I was really enjoying reading this thread, if you hadn't noticed all the likes this morning, lol.

You did an incredible amount of work and it looked amazing. Inspiring, really.

Thanks for adding fuel to the fire of passion for rocketry and sorry for the loss of your hard work!

I hope it comes back in another project better and badder!
 
While this is true the very neat curling could only have been formed in clean air. The air behind the rounded side would become turbulent reducing lift down steam greatly. However the other side of the fin would function relatively normal. This would actually cause spin at first until the issue became too great at which point the rocket will enter a high AOA and break apart.

If the glue failed first and the leading edge was stressed from aero force on it, it would just be bent sideways. There’s no way to curl it over neatly without a contunious near zero AOA air acting on it.

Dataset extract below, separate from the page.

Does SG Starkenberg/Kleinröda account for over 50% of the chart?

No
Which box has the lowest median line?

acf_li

Right. I’m not saying the glue failed first.
 
I've been thinking about that. The fins had ~9.5 square inches of mounting surface. The epoxy was rated for 4500psi. 9.5 x 4,500 = 42,750 lbs of total holding force. The fins weren't that heavy. They weighed ~3.5 oz or .218 pounds each. 42,750 / .218 = 195,428 gees. I'm pretty sure it wasn't spinning enough to produce those kind of G forces. ;)
Its not just gee force though, the aerodynamic stress caused by the fins going sideways on to the direction of travel could easily have torn them off.
 
I know I'm way late to this (I should visit TRF more often), but really nice work Chris. You've inspired me to break out the change gears and set up for some thread cutting! This opens up design possibilities not present by more traditional snap ring or pin/bolt arrangements.

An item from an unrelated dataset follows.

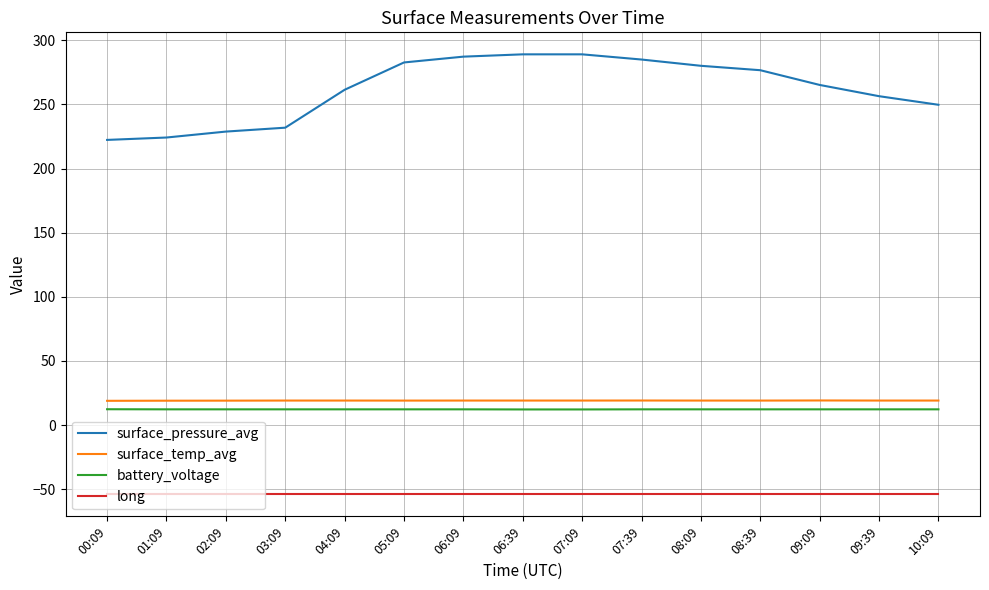

The value of surface_temp_avg at 09:09 is 19.2. True or false?

True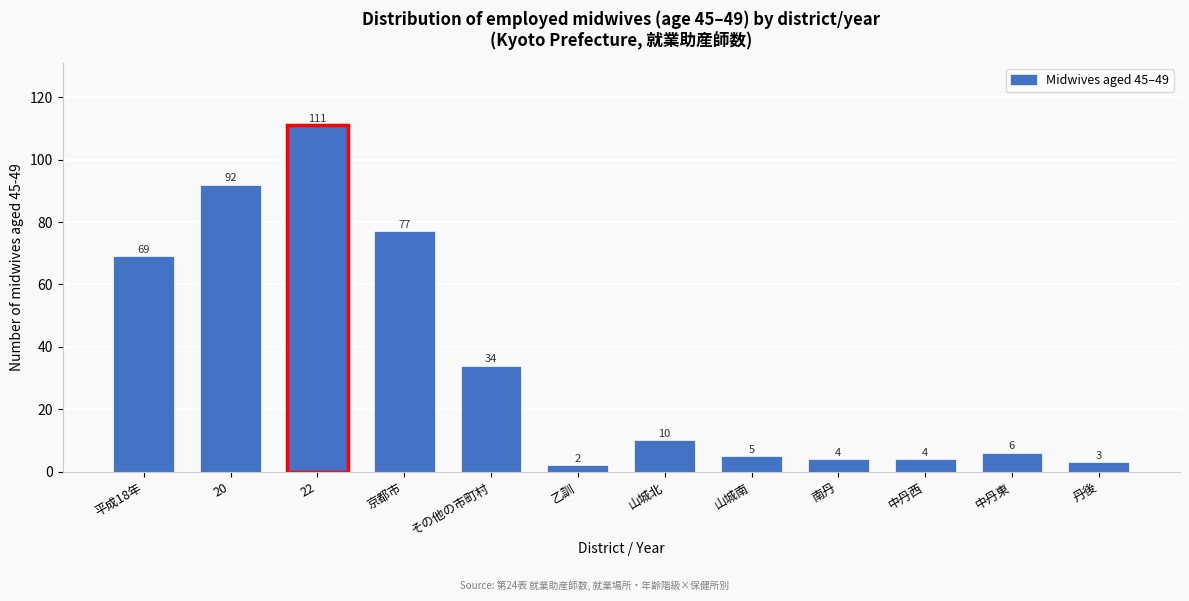

Reading left to right, list all the values displayed in this chart.

69	92	111	77	34	2	10	5	4	4	6	3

I've had success with very similar fins with the addition of machine screws from the inside of the motor (tightening the final 2 fin bolt rows is a challenge on a 3.125 ID tube, but doable). At least up to Mach 2.8.... Gonna try again at balls this year, we'll see if they hold at M3.5. I'd like to find a reliable adhesive method to augment this though (JB Weld doesn't work). Perhaps something I can also use to help bond a pour-in liner. Another topic....

It's vexing to not know the exact cause of failure - electronics firing early (yup), fin flutter (maybe), nose cone shoulder fail (maybe), etc. It's more important to me that the thing just works, so on principal I've come around to the view that I'm willing to sacrifice altitude for reliability and recovery. And like you I like CNC machining so want to use this method wherever possible, optimization is not my goal. Yet :)

Jerry O
 
My guess is the coupler or cone failed.

The damage to your fins is easily explained by the cone and shock cord wrapping around the rocket after your coupler failed, as we know it was spinning pretty fast. Aluminum is a great thermal conductor and the leading edge dissipates a lot of heat through the rest of the fin. This seems too early in the flight for a thermal failure of the leading edge.

Did you find your ejection charges, and can you confirm they are intact? Early charge firing would have done this as well.